Resistono solo sette province, di cui quattro siciliane, ma per il resto dei territori si registra il medesimo andamento, a cominciare proprio dall’Isola: ad avviare un’attività imprenditoriale in Italia sono rimasti solo gli stranieri, o quasi. È quanto emerge dal nuovo report della Cgia di Mestre, che nell’ultimo decennio, dal Nord fino alla Sicilia, fotografa una crescita del 30% di aziende guidate da titolari nati all’estero, mentre le ditte italiane sono scese del 4,7%, con picchi (in entrambe le voci) rilevati in alcuni distretti metropolitani o liberi consorzi comunali del Mezzogiorno.

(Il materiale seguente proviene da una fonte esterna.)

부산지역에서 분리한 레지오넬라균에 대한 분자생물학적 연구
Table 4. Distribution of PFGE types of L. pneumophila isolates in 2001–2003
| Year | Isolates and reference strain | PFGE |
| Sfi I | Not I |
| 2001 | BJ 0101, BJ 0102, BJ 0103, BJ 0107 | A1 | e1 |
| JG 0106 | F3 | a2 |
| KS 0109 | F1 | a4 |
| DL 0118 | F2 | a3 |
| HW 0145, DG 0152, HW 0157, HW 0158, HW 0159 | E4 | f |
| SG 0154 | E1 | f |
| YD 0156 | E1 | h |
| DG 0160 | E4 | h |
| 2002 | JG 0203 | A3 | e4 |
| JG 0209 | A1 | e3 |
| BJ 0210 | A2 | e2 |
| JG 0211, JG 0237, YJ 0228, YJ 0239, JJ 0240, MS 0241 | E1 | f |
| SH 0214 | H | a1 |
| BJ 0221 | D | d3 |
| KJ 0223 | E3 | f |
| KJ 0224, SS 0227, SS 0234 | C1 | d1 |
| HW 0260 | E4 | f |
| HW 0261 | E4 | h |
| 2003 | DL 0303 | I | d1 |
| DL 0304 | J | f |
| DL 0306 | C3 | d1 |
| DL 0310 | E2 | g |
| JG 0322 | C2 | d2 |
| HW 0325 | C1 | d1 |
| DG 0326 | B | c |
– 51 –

Tra questi, in quarta posizione nella speciale classifica dopo Napoli, Brindisi e Taranto, c’è Trapani, che dal 2013 al 2023 ha visto un rialzo del 55% di imprenditori immigrati e una perdita di oltre 1.500 attività gestite da nativi. Sopra la media nazionale anche la provincia di Ragusa, con un rialzo del 38% di partite Iva aperte da stranieri, mentre Enna (+15%), Caltanissetta (+9,3%) e Agrigento (+5,4%) vedono aumenti più contenuti ma comunque pesanti ribassi, in termini assoluti, di imprese tricolori sparite, segnando, rispettivamente, 384, 468 e 1.258 unità in meno.
Ma in Sicilia ci sono pure le eccezioni, che in questo caso spiccano ancor di più, come mosche bianche in tutto lo Stivale. Si tratta di Catania, Messina, Siracusa e Palermo. Le prime tre, infatti, pur vedendo crescere il numero di titolari d’azienda nati in altri Paesi, registrano ancora una soglia di imprenditori italiani superiore a quella estera, mentre la provincia palermitana conta una flessione del 6,5% di stranieri e un rialzo di 2.693 aziende indigene.

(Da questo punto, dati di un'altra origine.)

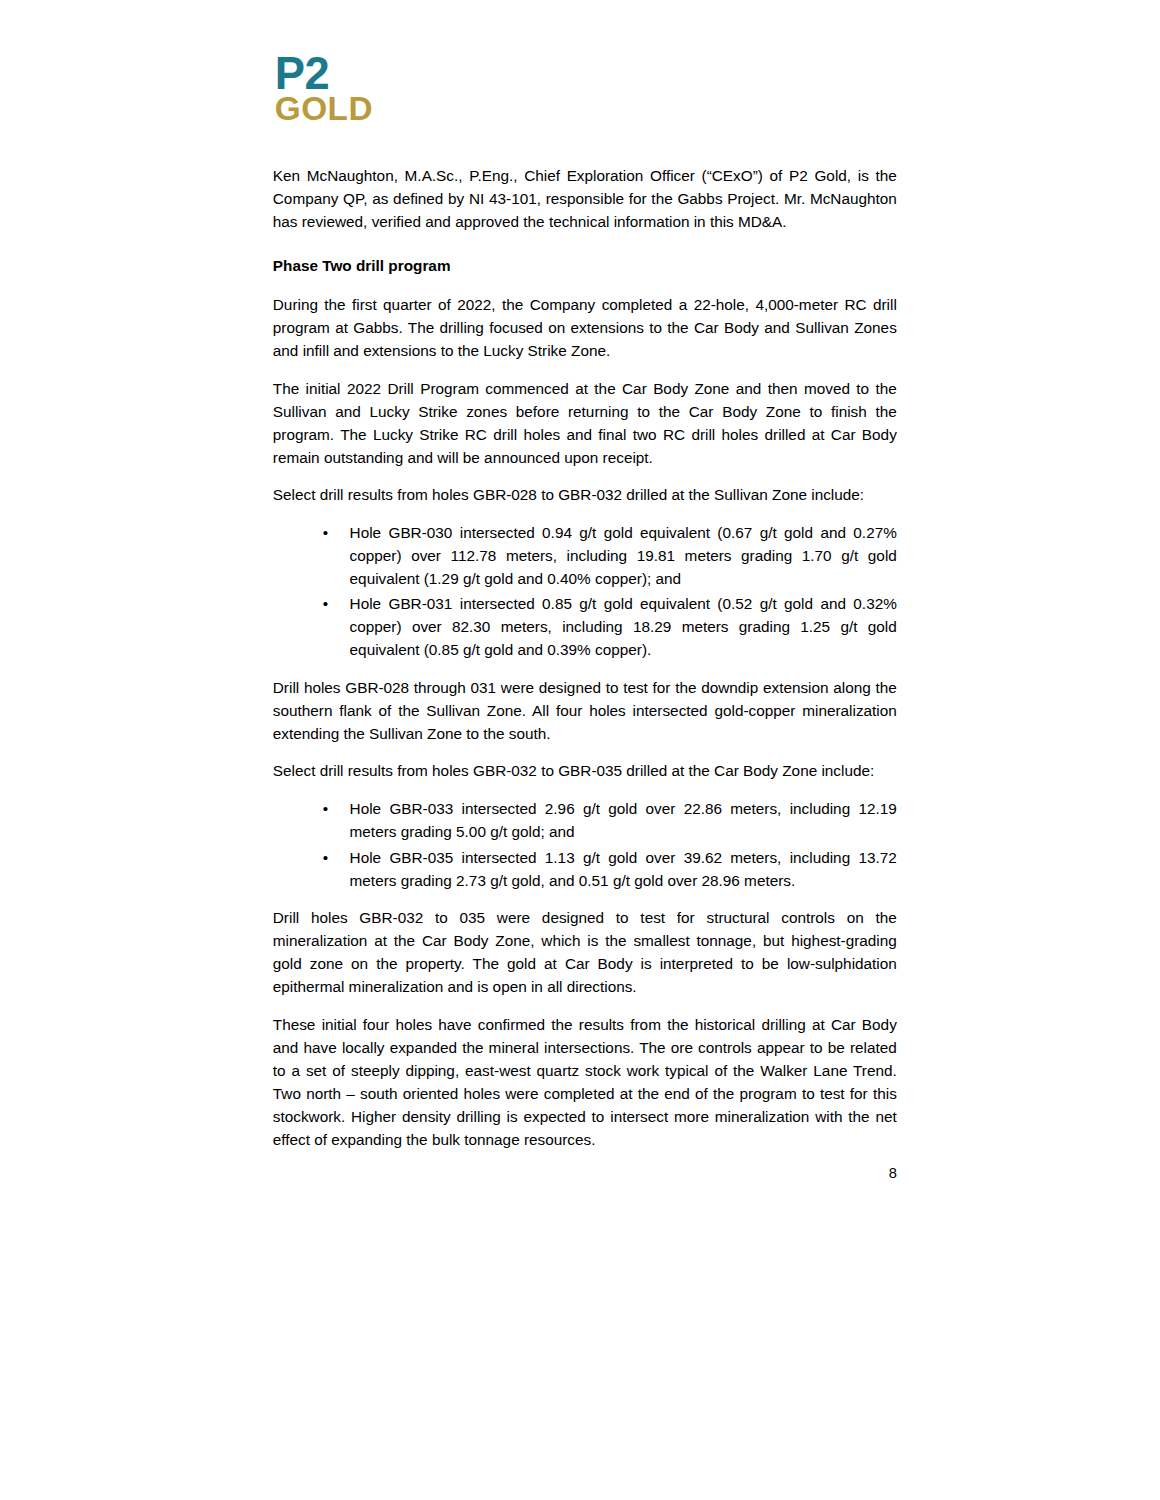P2 GOLD
Ken McNaughton, M.A.Sc., P.Eng., Chief Exploration Officer (“CExO”) of P2 Gold, is the Company QP, as defined by NI 43-101, responsible for the Gabbs Project. Mr. McNaughton has reviewed, verified and approved the technical information in this MD&A.
Phase Two drill program
During the first quarter of 2022, the Company completed a 22-hole, 4,000-meter RC drill program at Gabbs. The drilling focused on extensions to the Car Body and Sullivan Zones and infill and extensions to the Lucky Strike Zone.
The initial 2022 Drill Program commenced at the Car Body Zone and then moved to the Sullivan and Lucky Strike zones before returning to the Car Body Zone to finish the program. The Lucky Strike RC drill holes and final two RC drill holes drilled at Car Body remain outstanding and will be announced upon receipt.
Select drill results from holes GBR-028 to GBR-032 drilled at the Sullivan Zone include:
Hole GBR-030 intersected 0.94 g/t gold equivalent (0.67 g/t gold and 0.27% copper) over 112.78 meters, including 19.81 meters grading 1.70 g/t gold equivalent (1.29 g/t gold and 0.40% copper); and
Hole GBR-031 intersected 0.85 g/t gold equivalent (0.52 g/t gold and 0.32% copper) over 82.30 meters, including 18.29 meters grading 1.25 g/t gold equivalent (0.85 g/t gold and 0.39% copper).
Drill holes GBR-028 through 031 were designed to test for the downdip extension along the southern flank of the Sullivan Zone. All four holes intersected gold-copper mineralization extending the Sullivan Zone to the south.
Select drill results from holes GBR-032 to GBR-035 drilled at the Car Body Zone include:
Hole GBR-033 intersected 2.96 g/t gold over 22.86 meters, including 12.19 meters grading 5.00 g/t gold; and
Hole GBR-035 intersected 1.13 g/t gold over 39.62 meters, including 13.72 meters grading 2.73 g/t gold, and 0.51 g/t gold over 28.96 meters.
Drill holes GBR-032 to 035 were designed to test for structural controls on the mineralization at the Car Body Zone, which is the smallest tonnage, but highest-grading gold zone on the property. The gold at Car Body is interpreted to be low-sulphidation epithermal mineralization and is open in all directions.
These initial four holes have confirmed the results from the historical drilling at Car Body and have locally expanded the mineral intersections. The ore controls appear to be related to a set of steeply dipping, east-west quartz stock work typical of the Walker Lane Trend. Two north – south oriented holes were completed at the end of the program to test for this stockwork. Higher density drilling is expected to intersect more mineralization with the net effect of expanding the bulk tonnage resources.
8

Ma, per l’appunto, sono eccezioni che confermano la regola, spiegabile con «il trend demografico registrato in questi ultimi anni, certo», ma anche con il fatto che «tasse, burocrazia, caro-bollette, costo degli affitti e un senso perenne di precarietà che attanaglia la vita di tantissime partite Iva hanno smorzato in molti italiani la voglia di affermarsi nel mondo del lavoro attraverso l’autoimprenditorialità. Occasione, invece, che gli stranieri non si stanno lasciando scappare».
Il sorpasso, continua l’associazione degli artigiani, può portare, «in linea generale» a «due considerazioni oggettive. La prima è positiva: chi apre una attività dimostra di aver avviato un percorso di inclusione importante, perché è stato costretto a rapportarsi con alcune istituzioni pubbliche, eventualmente con un istituto di credito a cui è stato chiesto un prestito, periodicamente con il commercialista e una volta iniziata l’attività con i propri fornitori. Insomma, queste persone diventano parte attiva del sistema economico».
La seconda, invece, è negativa, perché «non sarebbero trascurabili le attività economiche a guida straniera avviate per “coprire” operazioni di evasione e commercializzazione su larga scala di merce contraffatta. Creando non pochi problemi anche di concorrenza sleale nei confronti delle imprese italiane dello stesso settore».
Infine, e in riferimento alla nazionalità, gli imprenditori stranieri maggiormente presenti in Italia sono i romeni, seguiti da cinesi, marocchini e albanesi, ma negli ultimi anni l’incremento più marcato ha riguardato moldavi, pachistani e ucraini.